--- START ---
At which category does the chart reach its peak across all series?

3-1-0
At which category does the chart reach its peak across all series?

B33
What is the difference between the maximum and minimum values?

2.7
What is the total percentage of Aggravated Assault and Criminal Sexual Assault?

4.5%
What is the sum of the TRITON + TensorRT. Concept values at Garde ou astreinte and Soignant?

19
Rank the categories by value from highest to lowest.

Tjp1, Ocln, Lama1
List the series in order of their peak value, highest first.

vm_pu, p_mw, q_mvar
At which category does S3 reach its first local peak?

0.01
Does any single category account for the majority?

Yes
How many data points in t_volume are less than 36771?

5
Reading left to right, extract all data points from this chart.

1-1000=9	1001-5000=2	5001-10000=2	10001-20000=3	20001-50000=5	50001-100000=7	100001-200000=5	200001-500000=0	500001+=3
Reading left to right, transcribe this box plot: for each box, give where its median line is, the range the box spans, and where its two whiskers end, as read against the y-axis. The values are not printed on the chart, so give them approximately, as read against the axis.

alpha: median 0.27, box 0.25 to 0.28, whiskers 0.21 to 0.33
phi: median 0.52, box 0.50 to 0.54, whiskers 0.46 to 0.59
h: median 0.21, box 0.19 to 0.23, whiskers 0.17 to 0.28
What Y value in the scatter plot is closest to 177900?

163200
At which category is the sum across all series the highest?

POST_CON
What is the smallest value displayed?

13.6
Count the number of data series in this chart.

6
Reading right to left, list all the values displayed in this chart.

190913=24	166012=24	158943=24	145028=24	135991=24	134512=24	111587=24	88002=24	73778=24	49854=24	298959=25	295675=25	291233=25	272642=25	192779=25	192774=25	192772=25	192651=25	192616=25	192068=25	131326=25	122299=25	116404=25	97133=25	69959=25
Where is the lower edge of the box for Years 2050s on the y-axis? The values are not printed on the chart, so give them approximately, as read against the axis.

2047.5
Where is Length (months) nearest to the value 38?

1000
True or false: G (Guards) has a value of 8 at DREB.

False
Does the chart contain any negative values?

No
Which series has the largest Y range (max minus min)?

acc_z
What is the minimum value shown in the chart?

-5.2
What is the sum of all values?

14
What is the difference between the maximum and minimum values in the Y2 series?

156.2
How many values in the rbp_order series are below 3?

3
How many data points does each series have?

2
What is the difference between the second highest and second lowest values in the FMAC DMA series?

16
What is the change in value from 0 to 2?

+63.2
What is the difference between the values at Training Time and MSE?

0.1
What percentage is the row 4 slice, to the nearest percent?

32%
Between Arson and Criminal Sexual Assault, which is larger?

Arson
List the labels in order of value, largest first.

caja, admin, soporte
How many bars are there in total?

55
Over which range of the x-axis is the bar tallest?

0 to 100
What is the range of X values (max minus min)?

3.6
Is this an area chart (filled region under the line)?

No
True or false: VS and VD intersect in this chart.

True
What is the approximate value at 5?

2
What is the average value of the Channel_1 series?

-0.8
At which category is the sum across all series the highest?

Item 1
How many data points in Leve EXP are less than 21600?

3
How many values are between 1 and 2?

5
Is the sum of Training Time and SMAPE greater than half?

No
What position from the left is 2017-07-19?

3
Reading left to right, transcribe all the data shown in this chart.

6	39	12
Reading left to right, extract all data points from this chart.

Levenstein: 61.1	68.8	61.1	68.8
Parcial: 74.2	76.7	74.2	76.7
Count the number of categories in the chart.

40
--- END ---
Copy out the entries from the very start through the line containing "What Y value", keeping every line unchanged.

At which category does the chart reach its peak across all series?

3-1-0
At which category does the chart reach its peak across all series?

B33
What is the difference between the maximum and minimum values?

2.7
What is the total percentage of Aggravated Assault and Criminal Sexual Assault?

4.5%
What is the sum of the TRITON + TensorRT. Concept values at Garde ou astreinte and Soignant?

19
Rank the categories by value from highest to lowest.

Tjp1, Ocln, Lama1
List the series in order of their peak value, highest first.

vm_pu, p_mw, q_mvar
At which category does S3 reach its first local peak?

0.01
Does any single category account for the majority?

Yes
How many data points in t_volume are less than 36771?

5
Reading left to right, extract all data points from this chart.

1-1000=9	1001-5000=2	5001-10000=2	10001-20000=3	20001-50000=5	50001-100000=7	100001-200000=5	200001-500000=0	500001+=3
Reading left to right, transcribe this box plot: for each box, give where its median line is, the range the box spans, and where its two whiskers end, as read against the y-axis. The values are not printed on the chart, so give them approximately, as read against the axis.

alpha: median 0.27, box 0.25 to 0.28, whiskers 0.21 to 0.33
phi: median 0.52, box 0.50 to 0.54, whiskers 0.46 to 0.59
h: median 0.21, box 0.19 to 0.23, whiskers 0.17 to 0.28
What Y value in the scatter plot is closest to 177900?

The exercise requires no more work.